## Your task
Every record below is to be copied exactly, with its images omitted.

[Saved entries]
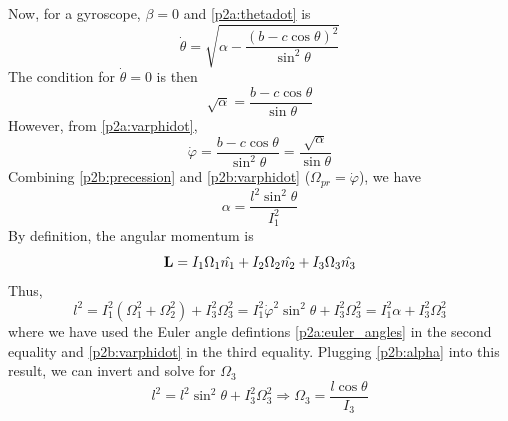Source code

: \documentclass[12pt]{article}
\begin{document}
\begin{problem}{2}
\begin{solution}
Now, for a gyroscope, $\beta=0$ and \eqref{p2a:thetadot} is
\begin{equation}
    \dot\theta=\sqrt{\alpha-\frac{(b-c\cos\theta)^2}{\sin^2\theta}} 
\end{equation}
The condition for $\dot\theta=0$ is then
\begin{equation}
    \sqrt{\alpha}=\frac{b-c\cos\theta}{\sin\theta} 
\end{equation}
However, from \eqref{p2a:varphidot},
\begin{equation}\label{p2b:varphidot}
    \dot\varphi=\frac{b-c\cos\theta}{\sin^2\theta}=\frac{\sqrt\alpha}{\sin\theta}
\end{equation}
Combining \eqref{p2b:precession} and \eqref{p2b:varphidot}
($\Omega_{pr}=\dot\varphi$), we have
\begin{equation}\label{p2b:alpha}
    \alpha=\frac{l^2\sin^2\theta}{I_1^2} 
\end{equation}
By definition, the angular momentum is
\begin{equation}
    \vb{L}=I_1\Omega_1\hat{n_1}+ I_2\Omega_2\hat{n_2}+ I_3\Omega_3\hat{n_3}
\end{equation}
Thus,
\begin{equation}
    l^2=I_1^2(\Omega_1^2+\Omega_2^2)+I_3^2\Omega_3^2 
    =I_1^2\dot\varphi^2\sin^2\theta+I_3^2\Omega_3^2
    =I_1^2\alpha+I_3^2\Omega_3^2
\end{equation}
where we have used the Euler angle defintions \eqref{p2a:euler_angles} in the
second equality and \eqref{p2b:varphidot} in the third equality. Plugging
\eqref{p2b:alpha} into this result, we can invert and solve for $\Omega_3$
\begin{equation}
    l^2=l^2\sin^2\theta+I_3^2\Omega_3^2\Rightarrow\Omega_3=\frac{l\cos\theta}{I_3} 
\end{equation}

\end{solution}
\end{problem}
\end{document}
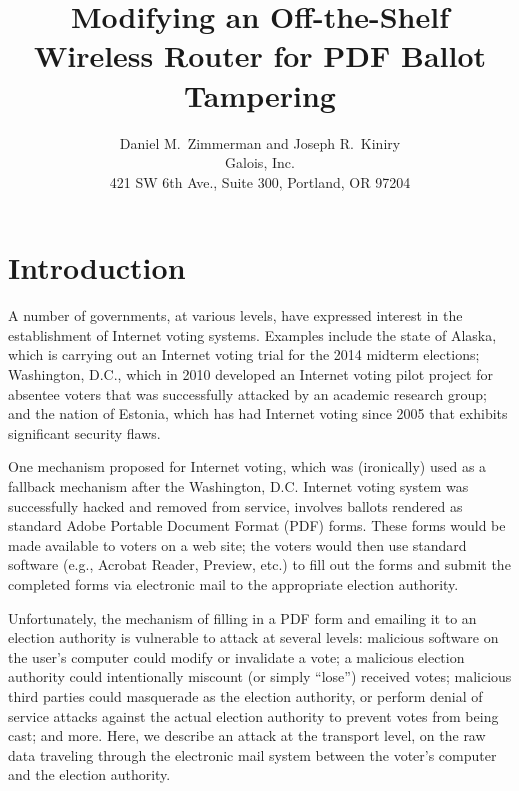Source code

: \documentclass{article}
\newcommand{\eg}{e.g.,\xspace}
\newcommand{\etc}{etc.\xspace}
\begin{document}
\title{Modifying an Off-the-Shelf Wireless Router for PDF Ballot Tampering}
\author{Daniel M.~Zimmerman and Joseph R.~Kiniry \\ Galois, Inc. \\
  421 SW 6th Ave., Suite 300, Portland, OR 97204}

\maketitle


\section{Introduction}

A number of governments, at various levels, have expressed interest in
the establishment of Internet voting systems. Examples include the
state of Alaska, which is carrying out an Internet voting trial for
the 2014 midterm elections; Washington, D.C., which in 2010 developed
an Internet voting pilot project for absentee voters that was
successfully attacked by an academic research group;~\cite{DCVoting}
and the nation of Estonia, which has had Internet voting since 2005
that exhibits significant security flaws.~\cite{EstoniaEVoting}

One mechanism proposed for Internet voting, which was (ironically)
used as a fallback mechanism after the Washington, D.C. Internet
voting system was successfully hacked and removed from service,
involves ballots rendered as standard Adobe Portable Document Format
(PDF) forms. These forms would be made available to voters on a web
site; the voters would then use standard software (\eg Acrobat Reader,
Preview, \etc) to fill out the forms and submit the completed forms
via electronic mail to the appropriate election authority.

Unfortunately, the mechanism of filling in a PDF form and emailing it
to an election authority is vulnerable to attack at several levels:
malicious software on the user's computer could modify or invalidate a
vote; a malicious election authority could intentionally miscount (or
simply ``lose'') received votes; malicious third parties could
masquerade as the election authority, or perform denial of service
attacks against the actual election authority to prevent votes from
being cast; and more. Here, we describe an attack at the transport
level, on the raw data traveling through the electronic mail system
between the voter's computer and the election authority.
\end{document}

## Result of the exercise
Source code

: \documentclass[12pt]{article}
\begin{document}
\begin{problem}{2}
\begin{solution}
Now, for a gyroscope, $\beta=0$ and \eqref{p2a:thetadot} is
\begin{equation}
    \dot\theta=\sqrt{\alpha-\frac{(b-c\cos\theta)^2}{\sin^2\theta}} 
\end{equation}
The condition for $\dot\theta=0$ is then
\begin{equation}
    \sqrt{\alpha}=\frac{b-c\cos\theta}{\sin\theta} 
\end{equation}
However, from \eqref{p2a:varphidot},
\begin{equation}\label{p2b:varphidot}
    \dot\varphi=\frac{b-c\cos\theta}{\sin^2\theta}=\frac{\sqrt\alpha}{\sin\theta}
\end{equation}
Combining \eqref{p2b:precession} and \eqref{p2b:varphidot}
($\Omega_{pr}=\dot\varphi$), we have
\begin{equation}\label{p2b:alpha}
    \alpha=\frac{l^2\sin^2\theta}{I_1^2} 
\end{equation}
By definition, the angular momentum is
\begin{equation}
    \vb{L}=I_1\Omega_1\hat{n_1}+ I_2\Omega_2\hat{n_2}+ I_3\Omega_3\hat{n_3}
\end{equation}
Thus,
\begin{equation}
    l^2=I_1^2(\Omega_1^2+\Omega_2^2)+I_3^2\Omega_3^2 
    =I_1^2\dot\varphi^2\sin^2\theta+I_3^2\Omega_3^2
    =I_1^2\alpha+I_3^2\Omega_3^2
\end{equation}
where we have used the Euler angle defintions \eqref{p2a:euler_angles} in the
second equality and \eqref{p2b:varphidot} in the third equality. Plugging
\eqref{p2b:alpha} into this result, we can invert and solve for $\Omega_3$
\begin{equation}
    l^2=l^2\sin^2\theta+I_3^2\Omega_3^2\Rightarrow\Omega_3=\frac{l\cos\theta}{I_3} 
\end{equation}

\end{solution}
\end{problem}
\end{document}
Source code

: \documentclass{article}
\newcommand{\eg}{e.g.,\xspace}
\newcommand{\etc}{etc.\xspace}
\begin{document}
\title{Modifying an Off-the-Shelf Wireless Router for PDF Ballot Tampering}
\author{Daniel M.~Zimmerman and Joseph R.~Kiniry \\ Galois, Inc. \\
  421 SW 6th Ave., Suite 300, Portland, OR 97204}

\maketitle


\section{Introduction}

A number of governments, at various levels, have expressed interest in
the establishment of Internet voting systems. Examples include the
state of Alaska, which is carrying out an Internet voting trial for
the 2014 midterm elections; Washington, D.C., which in 2010 developed
an Internet voting pilot project for absentee voters that was
successfully attacked by an academic research group;~\cite{DCVoting}
and the nation of Estonia, which has had Internet voting since 2005
that exhibits significant security flaws.~\cite{EstoniaEVoting}

One mechanism proposed for Internet voting, which was (ironically)
used as a fallback mechanism after the Washington, D.C. Internet
voting system was successfully hacked and removed from service,
involves ballots rendered as standard Adobe Portable Document Format
(PDF) forms. These forms would be made available to voters on a web
site; the voters would then use standard software (\eg Acrobat Reader,
Preview, \etc) to fill out the forms and submit the completed forms
via electronic mail to the appropriate election authority.

Unfortunately, the mechanism of filling in a PDF form and emailing it
to an election authority is vulnerable to attack at several levels:
malicious software on the user's computer could modify or invalidate a
vote; a malicious election authority could intentionally miscount (or
simply ``lose'') received votes; malicious third parties could
masquerade as the election authority, or perform denial of service
attacks against the actual election authority to prevent votes from
being cast; and more. Here, we describe an attack at the transport
level, on the raw data traveling through the electronic mail system
between the voter's computer and the election authority.
\end{document}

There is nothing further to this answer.